▶ Problem description: After finding the line that contains "Once you get", reproduce it and each line below it through the end of the listing, exactly, with nothing added.

▶ Material for this exercise:
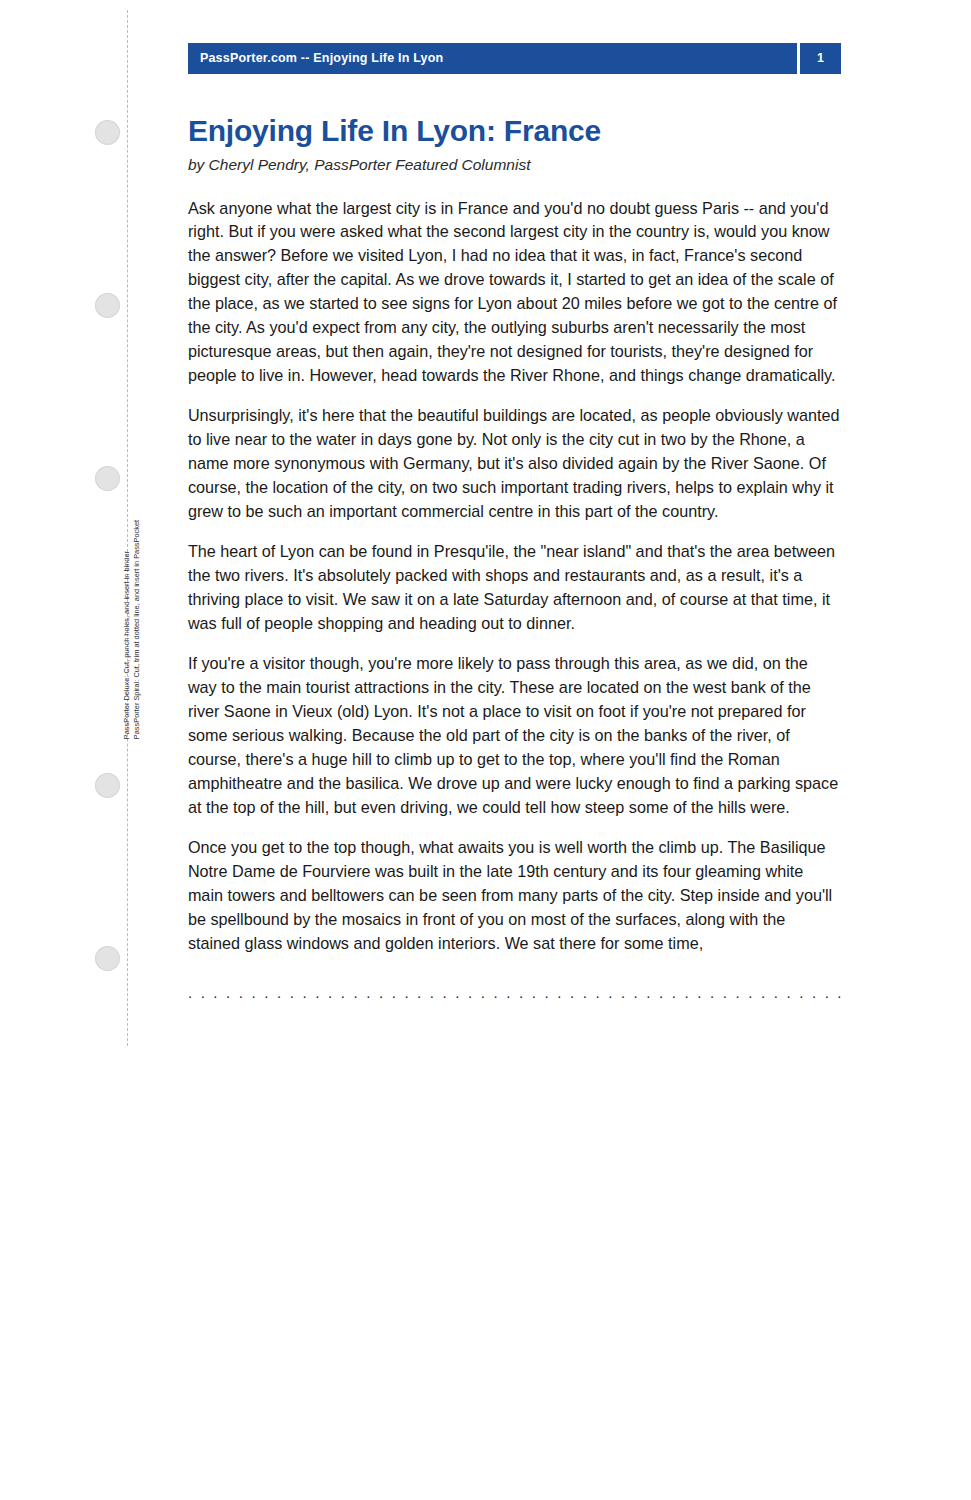PassPorter Deluxe: Cut, punch holes, and insert in binder
PassPorter Spiral: Cut, trim at dotted line, and insert in PassPocket
PassPorter.com -- Enjoying Life In Lyon
1
Enjoying Life In Lyon: France
by Cheryl Pendry, PassPorter Featured Columnist
Ask anyone what the largest city is in France and you'd no doubt guess Paris -- and you'd right. But if you were asked what the second largest city in the country is, would you know the answer? Before we visited Lyon, I had no idea that it was, in fact, France's second biggest city, after the capital. As we drove towards it, I started to get an idea of the scale of the place, as we started to see signs for Lyon about 20 miles before we got to the centre of the city. As you'd expect from any city, the outlying suburbs aren't necessarily the most picturesque areas, but then again, they're not designed for tourists, they're designed for people to live in. However, head towards the River Rhone, and things change dramatically.
Unsurprisingly, it's here that the beautiful buildings are located, as people obviously wanted to live near to the water in days gone by. Not only is the city cut in two by the Rhone, a name more synonymous with Germany, but it's also divided again by the River Saone. Of course, the location of the city, on two such important trading rivers, helps to explain why it grew to be such an important commercial centre in this part of the country.
The heart of Lyon can be found in Presqu'ile, the "near island" and that's the area between the two rivers. It's absolutely packed with shops and restaurants and, as a result, it's a thriving place to visit. We saw it on a late Saturday afternoon and, of course at that time, it was full of people shopping and heading out to dinner.
If you're a visitor though, you're more likely to pass through this area, as we did, on the way to the main tourist attractions in the city. These are located on the west bank of the river Saone in Vieux (old) Lyon. It's not a place to visit on foot if you're not prepared for some serious walking. Because the old part of the city is on the banks of the river, of course, there's a huge hill to climb up to get to the top, where you'll find the Roman amphitheatre and the basilica. We drove up and were lucky enough to find a parking space at the top of the hill, but even driving, we could tell how steep some of the hills were.
Once you get to the top though, what awaits you is well worth the climb up. The Basilique Notre Dame de Fourviere was built in the late 19th century and its four gleaming white main towers and belltowers can be seen from many parts of the city. Step inside and you'll be spellbound by the mosaics in front of you on most of the surfaces, along with the stained glass windows and golden interiors. We sat there for some time,
. . . . . . . . . . . . . . . . . . . . . . . . . . . . . . . . . . . . . . . . . . . . . . . . . . . . . . . . . . . . . . . .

▶ Answer to this problem:
Once you get to the top though, what awaits you is well worth the climb up. The Basilique Notre Dame de Fourviere was built in the late 19th century and its four gleaming white main towers and belltowers can be seen from many parts of the city. Step inside and you'll be spellbound by the mosaics in front of you on most of the surfaces, along with the stained glass windows and golden interiors. We sat there for some time,
. . . . . . . . . . . . . . . . . . . . . . . . . . . . . . . . . . . . . . . . . . . . . . . . . . . . . . . . . . . . . . . .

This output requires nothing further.